Did you know that many Dutch words starting with a ‘k’ have ‘ch’ in English and vice versa: cheese – kaas; choice – keus; chance – kans, etc.? 


You probably recognized the old church in the picture. It is the Oude Kerk in Delft. It leans over almost as much as the Tower of Pisa, but not as much as my picture suggests.

The word KERK is a very old Dutch word. Most Dutch people pronounce it is as /kerruk/. It was first written down in the year 777 CE according to Nicoline van der Sijs and her wonderful chronological dictionary. The word KERK sounds Germanic but appearances are deceptive as the Dutch saying goes: ‘schijn bedriegt’. KERK was derived from the Greek word ‘kūrikón’ which means ‘House of the Lord’.

De Oude Kerk in Delft is not the church in which the Oranje family rests. That is the Nieuwe Kerk, which is not far from there. ‘Nieuw’ (new) suggests that it is modern but the Nieuwe Kerk dates back to the 14th century.
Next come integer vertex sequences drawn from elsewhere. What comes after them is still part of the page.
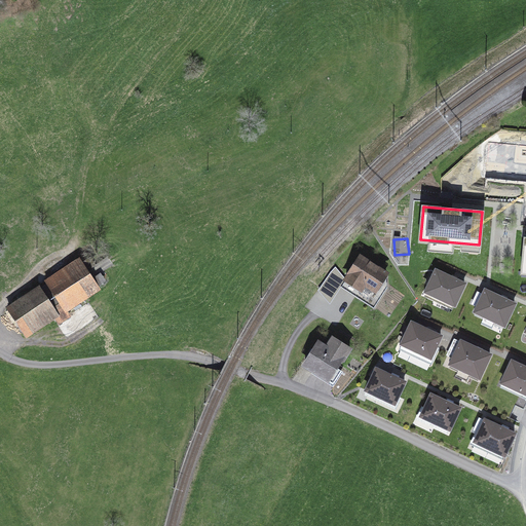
[(341,290),(373,306),(389,275),(358,259),(341,290)]
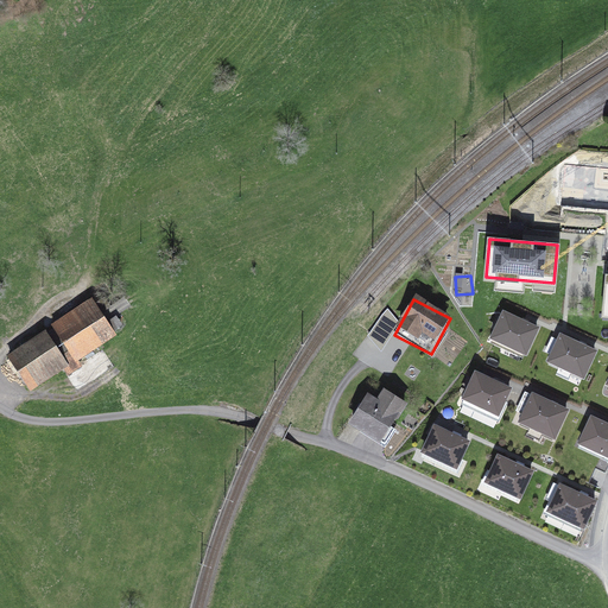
[(93,301),(56,325),(81,361),(118,336),(93,301)]
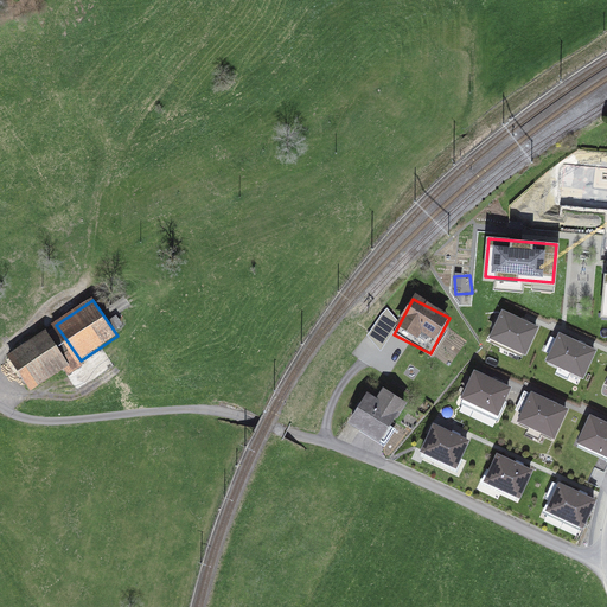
[(537,327),(503,311),(491,337),(525,352),(537,327)]
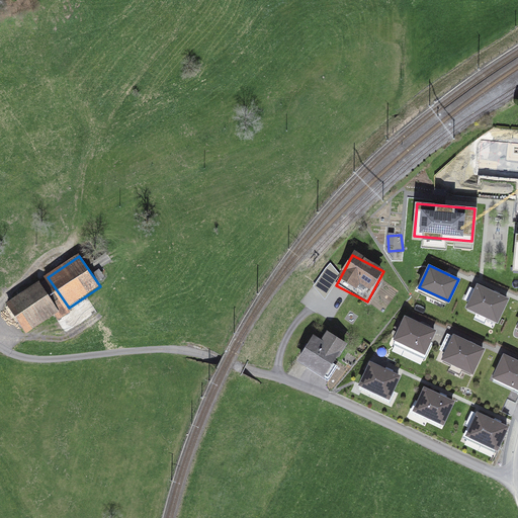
[(38,284),(6,307),(25,334),(58,313),(38,284)]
The website mentions a fascinating legend from 1351:

‘The eccentric beggar Symon was sitting in his usual spot on the Markt, and was given something to eat by a Jan Col. Nobody could have predicted what would happen next…

A bright light suddenly shone right onto Symon’s face. The beggar said to his fellow townsman: Oh, my dear chosen friend, do you see the Heavens opening?” They both looked up, facing towards what was then the gallows field… And there, in a vision, they saw a golden church, dedicated to Mary.

Symon the beggar died soon afterwards, and left Jan Col to badger the city council to build a church at that spot on the Markt. He saw the same vision every year for thirty years, until the council finally gave in and agreed to his request. The ‘New Church’ became Delft’s second parish church. Later, it would emerge that the ‘visions’ were merely will o’ the wisps…’

Wonderful story. In the Nieuwe Kerk there is an interesting exhibition about the weird history of the Oranje family. The first Oranje who was laid to rest in the crypt was William the Silent, of Orange, the father of the fatherland, who was murdered in 1584. I read there that it was his wish to be buried in Breda where he was educated. At the time this was impossible because Breda was occupied by the Spanish with whom the Dutch were at war (1568-1648).

I still have not visited the interior of the Oude Kerk since I was young, but I intend to go one of these days and then I’ll report my findings.

By the way, it is a lovely cycle trip from The Hague to Delft along the Vliet. And if you feel like a cup of coffee and a pancake, appelgebak or a broodje, go to the wonderful Stads-Koffyhuis on the canal called de Oude Delft. This photo was taken from there.